猪又教授を中心に、心疾患にかかわる医療を充実させようという取り組みが始まっています。

2025年7月、新潟大学医歯学総合病院内に開設された『にいがた脳心(のうしん)センター』。
脳血管や心臓、いわゆる循環器系疾患に関する相談を無料で受け付けるほか、この分野にかかわる医療人材の育成などを目指します。

■新潟大学大学院 医歯学総合研究科 猪又孝元主任教授
「まず圧倒的に医者が足りないというのがあると思う。資源の足りなさをシステムとして補っていく努力が必要だと思う。」

2022年には、心リハ指導士の資格取得を支援するためクラウドファンディングを実施したところ700万円が集まりました。奨学金などに活用され、これまで22人が心リハ指導士の資格を取得しました。

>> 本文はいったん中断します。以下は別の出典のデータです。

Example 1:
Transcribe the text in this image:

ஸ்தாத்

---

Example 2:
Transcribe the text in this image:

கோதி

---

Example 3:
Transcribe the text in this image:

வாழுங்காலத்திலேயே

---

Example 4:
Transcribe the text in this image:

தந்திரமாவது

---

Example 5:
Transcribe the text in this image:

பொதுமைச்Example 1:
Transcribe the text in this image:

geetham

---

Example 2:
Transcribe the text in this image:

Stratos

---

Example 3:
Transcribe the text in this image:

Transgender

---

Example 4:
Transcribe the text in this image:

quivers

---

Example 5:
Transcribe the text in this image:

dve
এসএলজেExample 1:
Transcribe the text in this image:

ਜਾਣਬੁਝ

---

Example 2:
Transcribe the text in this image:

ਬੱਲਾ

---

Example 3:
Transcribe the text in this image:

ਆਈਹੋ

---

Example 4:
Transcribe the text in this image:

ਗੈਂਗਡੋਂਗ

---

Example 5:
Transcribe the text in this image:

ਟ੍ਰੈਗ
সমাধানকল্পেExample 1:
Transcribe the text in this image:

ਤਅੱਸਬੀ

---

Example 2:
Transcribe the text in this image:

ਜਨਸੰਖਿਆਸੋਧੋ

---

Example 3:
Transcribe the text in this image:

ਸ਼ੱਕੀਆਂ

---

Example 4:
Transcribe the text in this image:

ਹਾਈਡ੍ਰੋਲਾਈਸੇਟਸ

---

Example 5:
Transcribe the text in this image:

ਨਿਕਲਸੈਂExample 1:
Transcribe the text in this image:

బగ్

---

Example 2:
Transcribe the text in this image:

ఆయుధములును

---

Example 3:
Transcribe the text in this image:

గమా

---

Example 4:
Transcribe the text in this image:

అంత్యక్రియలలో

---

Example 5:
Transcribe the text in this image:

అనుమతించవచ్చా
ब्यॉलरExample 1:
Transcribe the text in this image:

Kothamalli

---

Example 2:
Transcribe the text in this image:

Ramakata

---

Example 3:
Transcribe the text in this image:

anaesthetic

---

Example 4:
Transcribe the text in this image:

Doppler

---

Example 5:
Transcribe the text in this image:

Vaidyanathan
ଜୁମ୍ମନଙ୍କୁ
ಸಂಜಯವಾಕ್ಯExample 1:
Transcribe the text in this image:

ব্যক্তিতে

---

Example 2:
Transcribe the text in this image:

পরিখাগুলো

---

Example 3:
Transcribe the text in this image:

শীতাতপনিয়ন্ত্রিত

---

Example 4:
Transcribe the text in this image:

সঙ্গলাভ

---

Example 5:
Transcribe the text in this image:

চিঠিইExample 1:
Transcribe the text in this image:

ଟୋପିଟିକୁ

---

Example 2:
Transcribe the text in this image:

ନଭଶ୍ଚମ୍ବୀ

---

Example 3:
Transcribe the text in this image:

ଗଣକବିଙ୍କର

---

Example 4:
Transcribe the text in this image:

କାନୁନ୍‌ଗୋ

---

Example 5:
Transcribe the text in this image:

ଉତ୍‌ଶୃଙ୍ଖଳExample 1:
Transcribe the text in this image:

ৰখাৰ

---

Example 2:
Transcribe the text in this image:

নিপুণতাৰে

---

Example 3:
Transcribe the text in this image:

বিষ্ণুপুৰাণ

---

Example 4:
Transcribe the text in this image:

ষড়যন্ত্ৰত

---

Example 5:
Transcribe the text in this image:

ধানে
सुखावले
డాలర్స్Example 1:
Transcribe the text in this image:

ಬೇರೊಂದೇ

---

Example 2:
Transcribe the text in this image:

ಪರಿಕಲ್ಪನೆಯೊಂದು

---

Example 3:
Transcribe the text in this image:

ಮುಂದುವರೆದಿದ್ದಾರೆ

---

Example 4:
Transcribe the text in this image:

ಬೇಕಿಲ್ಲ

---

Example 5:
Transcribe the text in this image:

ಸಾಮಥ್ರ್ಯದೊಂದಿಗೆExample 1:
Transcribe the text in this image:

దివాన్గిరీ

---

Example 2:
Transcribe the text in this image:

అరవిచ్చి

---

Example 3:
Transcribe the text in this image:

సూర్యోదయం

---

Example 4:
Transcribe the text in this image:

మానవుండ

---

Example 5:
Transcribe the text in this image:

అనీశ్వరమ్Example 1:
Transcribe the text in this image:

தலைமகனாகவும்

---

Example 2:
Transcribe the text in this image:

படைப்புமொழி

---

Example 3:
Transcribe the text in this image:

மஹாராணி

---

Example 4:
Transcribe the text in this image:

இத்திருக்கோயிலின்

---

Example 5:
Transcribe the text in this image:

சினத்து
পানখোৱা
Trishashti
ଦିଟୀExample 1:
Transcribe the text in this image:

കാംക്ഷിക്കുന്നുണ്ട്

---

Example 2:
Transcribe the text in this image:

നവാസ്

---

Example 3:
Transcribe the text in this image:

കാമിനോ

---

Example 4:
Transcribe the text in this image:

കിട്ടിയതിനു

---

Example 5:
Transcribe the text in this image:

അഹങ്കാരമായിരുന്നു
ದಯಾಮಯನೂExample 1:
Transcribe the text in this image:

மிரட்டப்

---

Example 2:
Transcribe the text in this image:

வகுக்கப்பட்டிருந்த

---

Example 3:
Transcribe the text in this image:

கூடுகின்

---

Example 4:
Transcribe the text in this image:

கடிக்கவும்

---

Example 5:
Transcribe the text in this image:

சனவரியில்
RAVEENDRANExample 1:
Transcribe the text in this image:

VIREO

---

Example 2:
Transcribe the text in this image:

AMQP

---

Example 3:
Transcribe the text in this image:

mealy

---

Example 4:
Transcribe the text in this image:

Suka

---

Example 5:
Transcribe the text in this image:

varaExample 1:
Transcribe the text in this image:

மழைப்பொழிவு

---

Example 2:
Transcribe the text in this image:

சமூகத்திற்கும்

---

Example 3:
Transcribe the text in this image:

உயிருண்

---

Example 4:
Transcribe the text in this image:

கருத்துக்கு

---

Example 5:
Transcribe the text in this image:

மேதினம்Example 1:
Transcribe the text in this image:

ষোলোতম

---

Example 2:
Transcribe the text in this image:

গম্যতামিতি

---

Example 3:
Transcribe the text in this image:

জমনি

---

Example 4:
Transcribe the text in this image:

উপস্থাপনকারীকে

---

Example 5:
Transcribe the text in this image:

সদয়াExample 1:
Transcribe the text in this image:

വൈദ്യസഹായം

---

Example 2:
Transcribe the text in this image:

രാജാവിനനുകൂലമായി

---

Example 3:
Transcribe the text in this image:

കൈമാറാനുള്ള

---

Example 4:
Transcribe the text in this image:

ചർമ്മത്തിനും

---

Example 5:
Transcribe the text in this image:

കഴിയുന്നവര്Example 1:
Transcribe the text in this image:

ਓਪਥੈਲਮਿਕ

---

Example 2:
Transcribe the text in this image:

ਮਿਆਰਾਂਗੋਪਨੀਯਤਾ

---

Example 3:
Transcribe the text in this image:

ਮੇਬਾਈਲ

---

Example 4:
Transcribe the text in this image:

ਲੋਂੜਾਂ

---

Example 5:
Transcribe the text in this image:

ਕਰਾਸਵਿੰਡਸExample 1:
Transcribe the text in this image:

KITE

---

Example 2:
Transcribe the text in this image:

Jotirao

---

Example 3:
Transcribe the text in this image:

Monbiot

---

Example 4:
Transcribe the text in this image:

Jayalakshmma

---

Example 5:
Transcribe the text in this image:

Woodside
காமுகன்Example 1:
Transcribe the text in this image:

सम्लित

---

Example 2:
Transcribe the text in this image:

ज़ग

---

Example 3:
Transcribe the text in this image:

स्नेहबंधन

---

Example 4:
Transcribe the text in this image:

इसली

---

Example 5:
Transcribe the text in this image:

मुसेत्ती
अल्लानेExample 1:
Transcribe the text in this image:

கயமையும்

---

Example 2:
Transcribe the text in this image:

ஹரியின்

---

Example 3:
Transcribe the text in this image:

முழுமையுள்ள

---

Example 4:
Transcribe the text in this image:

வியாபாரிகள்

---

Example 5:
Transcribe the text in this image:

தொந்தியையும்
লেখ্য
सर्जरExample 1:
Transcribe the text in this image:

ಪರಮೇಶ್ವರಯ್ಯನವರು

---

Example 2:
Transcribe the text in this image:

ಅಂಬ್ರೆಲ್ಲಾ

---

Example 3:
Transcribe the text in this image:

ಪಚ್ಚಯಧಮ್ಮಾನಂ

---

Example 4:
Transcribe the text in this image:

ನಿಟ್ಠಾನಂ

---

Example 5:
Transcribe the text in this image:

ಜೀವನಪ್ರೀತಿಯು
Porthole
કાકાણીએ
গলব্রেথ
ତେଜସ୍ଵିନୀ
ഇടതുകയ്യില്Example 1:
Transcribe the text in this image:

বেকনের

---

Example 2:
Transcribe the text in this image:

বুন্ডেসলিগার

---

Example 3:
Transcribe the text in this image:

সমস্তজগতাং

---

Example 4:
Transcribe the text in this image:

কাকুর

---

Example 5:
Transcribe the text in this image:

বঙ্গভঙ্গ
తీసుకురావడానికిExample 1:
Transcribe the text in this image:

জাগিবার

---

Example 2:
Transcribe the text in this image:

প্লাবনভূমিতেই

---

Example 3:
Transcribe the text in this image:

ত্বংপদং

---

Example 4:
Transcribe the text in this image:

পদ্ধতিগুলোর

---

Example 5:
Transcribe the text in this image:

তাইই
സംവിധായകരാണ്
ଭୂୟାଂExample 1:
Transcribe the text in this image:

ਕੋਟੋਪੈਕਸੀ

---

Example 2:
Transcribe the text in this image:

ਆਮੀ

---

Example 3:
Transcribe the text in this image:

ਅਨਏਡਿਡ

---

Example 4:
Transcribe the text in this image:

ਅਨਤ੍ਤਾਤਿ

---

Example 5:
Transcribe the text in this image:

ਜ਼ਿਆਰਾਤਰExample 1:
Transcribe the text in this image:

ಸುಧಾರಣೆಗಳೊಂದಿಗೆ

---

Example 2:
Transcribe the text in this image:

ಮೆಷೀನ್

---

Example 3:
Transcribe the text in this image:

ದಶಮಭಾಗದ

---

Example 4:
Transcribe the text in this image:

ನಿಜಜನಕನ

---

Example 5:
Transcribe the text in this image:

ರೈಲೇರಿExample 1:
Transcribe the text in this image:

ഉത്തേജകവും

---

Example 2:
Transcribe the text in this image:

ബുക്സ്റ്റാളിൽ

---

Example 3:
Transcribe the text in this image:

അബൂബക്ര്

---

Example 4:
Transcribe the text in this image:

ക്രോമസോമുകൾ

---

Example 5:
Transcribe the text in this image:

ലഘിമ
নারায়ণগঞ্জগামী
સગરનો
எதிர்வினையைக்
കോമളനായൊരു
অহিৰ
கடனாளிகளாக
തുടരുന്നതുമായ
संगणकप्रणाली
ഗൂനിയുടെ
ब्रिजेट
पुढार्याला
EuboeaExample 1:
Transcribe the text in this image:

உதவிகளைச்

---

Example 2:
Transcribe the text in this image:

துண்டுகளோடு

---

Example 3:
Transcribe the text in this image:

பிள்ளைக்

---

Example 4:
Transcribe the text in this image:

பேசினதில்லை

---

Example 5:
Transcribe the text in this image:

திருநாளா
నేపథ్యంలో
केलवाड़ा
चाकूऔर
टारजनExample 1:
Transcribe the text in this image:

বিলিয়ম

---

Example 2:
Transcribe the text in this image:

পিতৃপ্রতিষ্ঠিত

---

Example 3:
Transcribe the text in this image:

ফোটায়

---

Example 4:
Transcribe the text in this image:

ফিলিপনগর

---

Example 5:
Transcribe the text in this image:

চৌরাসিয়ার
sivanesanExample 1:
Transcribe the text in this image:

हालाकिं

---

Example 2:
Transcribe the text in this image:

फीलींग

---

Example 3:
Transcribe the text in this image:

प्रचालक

合格者の1人、新潟南病院で理学療法士を務める遠山岳海さんです。

■理学療法士(心リハ指導士) 遠山岳海さん
「費用が5~6万円かかるというところも資格を取るための壁になるかなと。あとは試験対策でどうやって勉強したらいいのかなかなか一人では難しくて、そこもクラウドファンディングで講義とか教えていただいたので助かりました。」

心リハ指導士の資格を取得するには、1年以上心臓リハビリに従事していることや毎年講習会に参加することなどが条件です。

■理学療法士(心リハ指導士) 遠山岳海さん
「(資格取得後)日々の診療のなかで、リハビリの質が上がったと思っています。」

新潟南病院は、退院後の外来リハビリテーションも行っています。遠山さんら理学療法士や医師など5人が心リハ指導士の資格を持っています。

■新潟南病院 心リハ指導士 星合愛医師
「外来での心臓リハビリをやっていない病院も多いので、心臓リハビリというのは継続的にやっていくことがすごく大事なので転院での受け入れはすごく多いです。」

2年前の夏に心不全を発症した杉森亮二さん(61歳)。ふとした瞬間の息切れをきっかけに呼吸器内科を受診したところ、心臓の症状を指摘されました。

■杉森亮二さん
「肺の病気と思っていたら心不全ということでかなりびっくりして、そんな大病とは思っていなかったので即入院という形になりました。」

2025年春にカテーテル手術を受け、仕事復帰した後も月2回 外来リハビリテーションをうけています。

■杉森亮二さん
「治らない病気と言われたので、いかに長くここで気持ちを切り替えて(5年)生存率が50%なら50%の人は生存していると思って。」


心臓リハビリで重要なのは『多角的な治療』です。
心臓リハビリでは運動療法だけでなく、生活習慣の改善や心理面のケアも欠かせません。新潟南病院では治療方針を決めるのに、多いときは8つの職種が集まってカンファレンスを開きます。

■新潟南病院 心リハ指導士 星合愛医師
「何かデスクワーク中の合間で出来るような運動指導ってあったりしますか?」

■栄養士
「運動習慣が増えて体育館に行き、帰ってきてお酒を飲む量が増えたらどうしようというのがある。」

■新潟南病院 心リハ指導士 星合愛医師
「患者さんの病気だけではなく生活も含めたサポートをしていくために、各職種が情報を共有して目標や問題点を確認していくことが大事。」

こちらは『心肺運動負荷試験』。
検査を通じて現在の体力と心臓の状態・リハビリの効果を確認し、今後のリハビリ内容を決めることができます。この日、検査をうけていた80代の男性は、1年ほど前から心不全の治療を続けていて今回が3回目の検査です。

■新潟南病院 心リハ指導士 星合愛医師
「だいぶ限界でした?」
■80代男性
「息がちょっとね。」
■新潟南病院 心リハ指導士 星合愛医師
「足が苦しいよりも息が苦しかったですか?」

疲れを感じたところで、検査は終了。
しかし、過去2回に比べエアロバイクをこいだ時間が短くなっていました。

■新潟南病院 心リハ指導士 星合愛医師
「検査をきっかけに心臓の状態を見直すことにつながるので、悪化の兆しをつかんで再入院を防ぐことができるのが良い点。」

心臓リハビリを続けることで、より早く病状の変化に気づくケースも多いといいます。心リハ指導士の資格を持つ星合愛医師は、心臓リハビリを充実させることが医療体制のひっ迫を防ぐことにもつながると考えています。

■新潟南病院 心リハ指導士 星合愛医師
「救命しなければいけない人でも救えなくなってくるような医療体制が崩壊してくるような時代になってきているので、救急の現場に負担をかけないためにも心臓リハビリテーションの再発予防というのは大事になってくる。」